Aus dem Archiv: Februar 2011 Nürburgring-Untersuchungsausschuss: Ex-Finanzminister nennt Kreditvermittler „Berufsverbrecher“

Mainz · Sprachlos sind die Mitglieder im Nürburgring-Untersuchungsausschuss nur ganz selten. Doch der frühere rheinland-pfälzische Finanzminister Ingolf Deubel (SPD) schaffte das Kunststück.

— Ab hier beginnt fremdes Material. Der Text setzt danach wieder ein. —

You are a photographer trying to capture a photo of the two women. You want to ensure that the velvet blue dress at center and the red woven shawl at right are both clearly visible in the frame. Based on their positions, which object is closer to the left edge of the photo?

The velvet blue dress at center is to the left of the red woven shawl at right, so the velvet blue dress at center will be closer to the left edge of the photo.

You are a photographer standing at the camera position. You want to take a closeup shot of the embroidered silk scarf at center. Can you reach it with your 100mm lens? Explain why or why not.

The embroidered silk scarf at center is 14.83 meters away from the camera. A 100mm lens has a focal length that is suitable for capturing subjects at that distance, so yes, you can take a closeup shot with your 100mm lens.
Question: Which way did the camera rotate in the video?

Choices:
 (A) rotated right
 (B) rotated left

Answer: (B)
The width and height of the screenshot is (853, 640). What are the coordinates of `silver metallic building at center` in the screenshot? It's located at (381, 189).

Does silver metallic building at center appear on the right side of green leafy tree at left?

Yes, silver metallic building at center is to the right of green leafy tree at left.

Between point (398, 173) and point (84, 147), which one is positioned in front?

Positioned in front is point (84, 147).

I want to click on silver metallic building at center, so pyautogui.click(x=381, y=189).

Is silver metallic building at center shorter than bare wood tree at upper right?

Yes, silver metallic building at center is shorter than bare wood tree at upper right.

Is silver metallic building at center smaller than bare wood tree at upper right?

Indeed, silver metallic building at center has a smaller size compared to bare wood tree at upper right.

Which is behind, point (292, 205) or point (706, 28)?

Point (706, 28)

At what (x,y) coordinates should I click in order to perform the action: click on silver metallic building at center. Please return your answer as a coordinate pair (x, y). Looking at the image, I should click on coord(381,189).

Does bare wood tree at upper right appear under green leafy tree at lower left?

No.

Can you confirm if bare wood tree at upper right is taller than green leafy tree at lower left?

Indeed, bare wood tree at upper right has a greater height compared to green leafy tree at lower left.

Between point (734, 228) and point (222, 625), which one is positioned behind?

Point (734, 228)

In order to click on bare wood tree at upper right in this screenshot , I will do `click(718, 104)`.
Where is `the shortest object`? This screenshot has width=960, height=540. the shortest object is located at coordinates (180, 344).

Der frühere rheinland-pfälzische Finanzminister Ingolf Deubel hat gestern im Nürburgring-Untersuchungsausschuss auf die üblichen ellenlangen Eingangsstatements verzichtet, in denen er nachzuweisen versucht, dass der Finanzskandal um die Eifel-Rennstrecke eigentlich halb so wild gewesen sei. Dieses Mal zeigte sich Deubel sofort für Fragen offen. Und zum ersten Mal zeigte er Einsicht. Der Ex-Minister distanzierte sich deutlich von dem Schweizer Kreditvermittler Urs Barandun. „Nach allem, was ich bis heute weiß, handelt es sich um einen Blender“, so der einstige Finanzminister, „vielleicht sogar um einen Berufsverbrecher.“ Hintergrund: Im Juli 2009 brach ein schier abenteuerliches Finanzierungsmodell für den Ausbau des Nürburgrings zusammen, weil Baranduns Millionen-Schecks ungedeckt waren. Deubel blieb nur noch der Rücktritt. Er gab zu, dass es eine „winzige Gefahr“ für 95 Millionen Euro Landesgelder gegeben habe. Diese waren Teil jenes Finanzgeschäfts, mit dem der millionenschwere Freizeitpark in der Eifel finanziert werden sollte. Der Grund für Deubels Zugeständnis: Die Liechtensteinische Landesbank, bei der sich das Bardepot befand, habe Barandun „treuwidrig“ eine Bescheinigung ausgestellt, die dem schillernden Finanzmakler krumme Geschäfte erleichtert hätten.

Davon will Deubel, der lange als regelrechtes Finanzgenie galt, aber erst lange nach seinem Rücktritt vom Ministeramt erfahren haben. Bereits der rheinland-pfälzische Rechnungshof hatte von einer Sicherheitslücke gesprochen. Auf die Firma Pinebeck, die mit Barandun bei dem geplatzten Millionen-Deal eng kooperierte, lässt Deubel nach wie vor nichts kommen. „Ich habe da nichts zu bemängeln“, meinte er.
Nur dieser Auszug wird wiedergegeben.